有田町磁器産業の立役者 英(はなぶさ)山

有田は日本の磁器産業誕生の地として知られています。有田の歴史は17世紀初め、泉山で陶石が発見されたことに始まります。

泉山の陶石は、磁器製品を作るのに必要な成分を有する理想的な陶石です。

言い換えると、磁器製品を製造するのに他の成分と調合の必要がなく、泉山のような単体で磁器製品を製造できる陶石は世界で二か所しかありません。

どちらも日本国内にありますが、泉山は最初に発見されました。

かくして泉山は有田の街と日本の磁器産業を生むことになるのです。

さて、投稿の右側写真にあるのは、泉山の近くにある山です。

その名は、英山。

何の変哲もない山ですが、この英山こそが泉山を理想の陶石の山に仕立てた立役者なのです。

以下がその顛末です。

約250万年前、泉山に地殻を溶かしながらあがってきたマグマが冷えて流紋岩と化しました。

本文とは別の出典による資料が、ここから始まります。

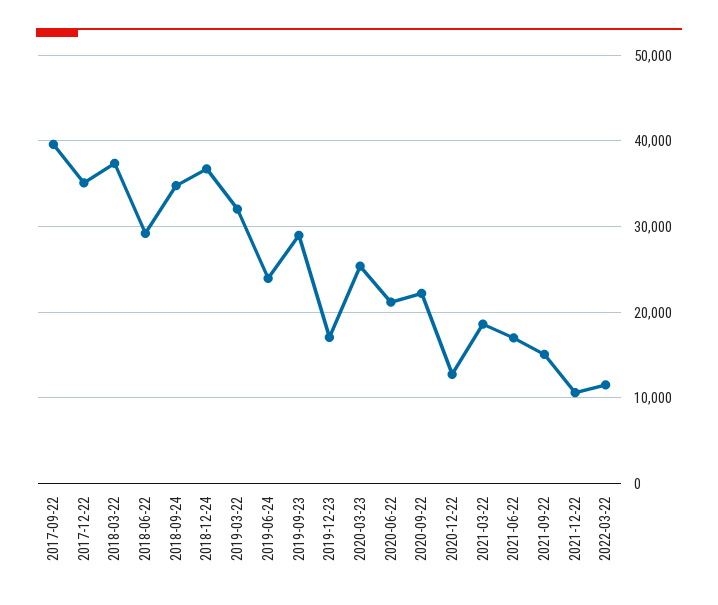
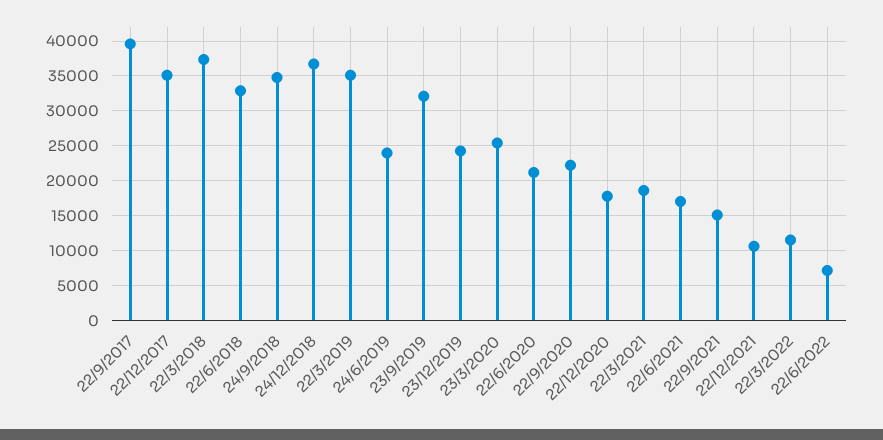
  {
    "2017-09-22": 40000,
    "2017-12-22": 35000,
    "2018-03-22": 37000,
-   "2018-06-22": 29000,
+   "2018-06-22": 33000,
    "2018-09-24": 35000,
    "2018-12-24": 37000,
-   "2019-03-22": 32000,
+   "2019-03-22": 35000,
    "2019-06-24": 24000,
-   "2019-09-23": 29000,
+   "2019-09-23": 32000,
-   "2019-12-23": 17000,
+   "2019-12-23": 24000,
    "2020-03-23": 25000,
    "2020-06-22": 21000,
    "2020-09-22": 22000,
-   "2020-12-22": 13000,
+   "2020-12-22": 18000,
    "2021-03-22": 19000,
    "2021-06-22": 17000,
    "2021-09-22": 15000,
    "2021-12-22": 11000,
-   "2022-03-22": 12000
+   "2022-03-22": 12000,
+   "22/6/2022": 7000
  }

流紋岩の垂直の貫入を通って300度の熱水もあがってきました。 ⇒ マグマの通り道や貫入時にできた割れ目を通って300度の熱水もあがってきました。

そこで登場したのが英山。

英山が噴火したのです。 そしてその流れ出た溶岩は泉山をすっぽりと鍋の蓋のように覆ったのです。

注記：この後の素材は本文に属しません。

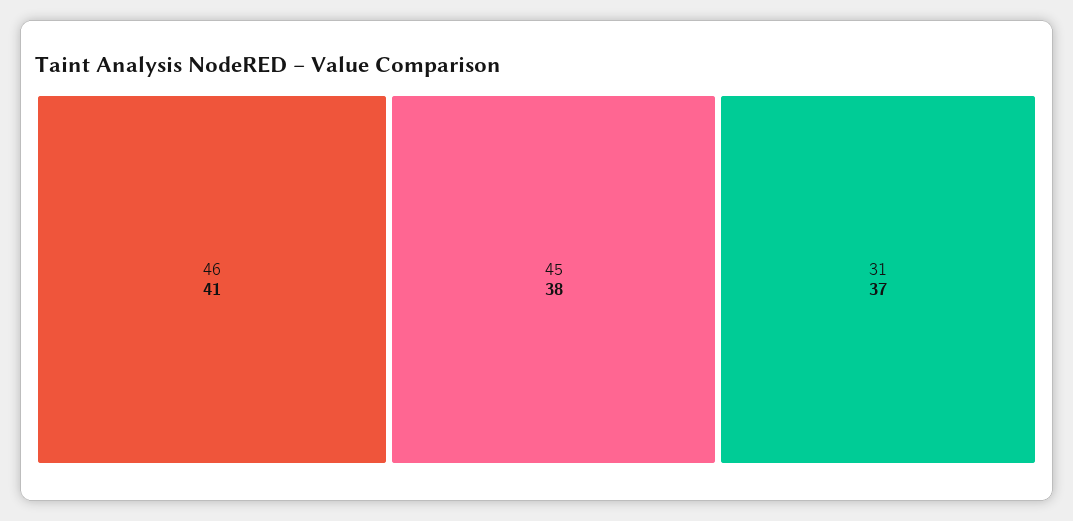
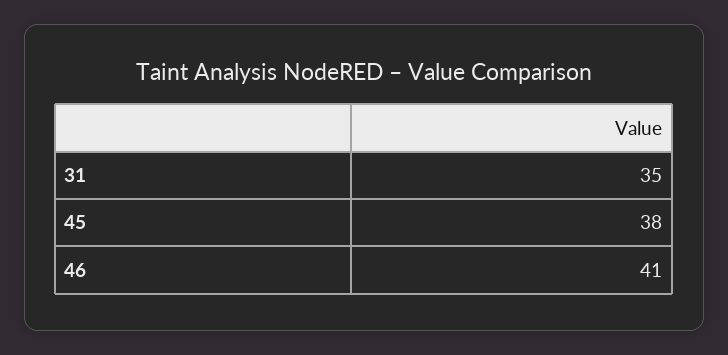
  {
    "46": 41,
    "45": 38,
-   "31": 37
+   "31": 35
  }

蓋の中では流紋岩と熱水が数万年もの間ぐつぐつと煮え、やがて流紋岩は白く洗われて理想的な陶石となりました。

つまり英山なくしては泉山は磁石場にはなり得なかったのです。

ひいては、有田の街は生まれず、日本の磁器産業の誕生も遅れたことでしょう。 これ故、英山は有田と日本の磁器産業誕生の立役者だと言えるのです。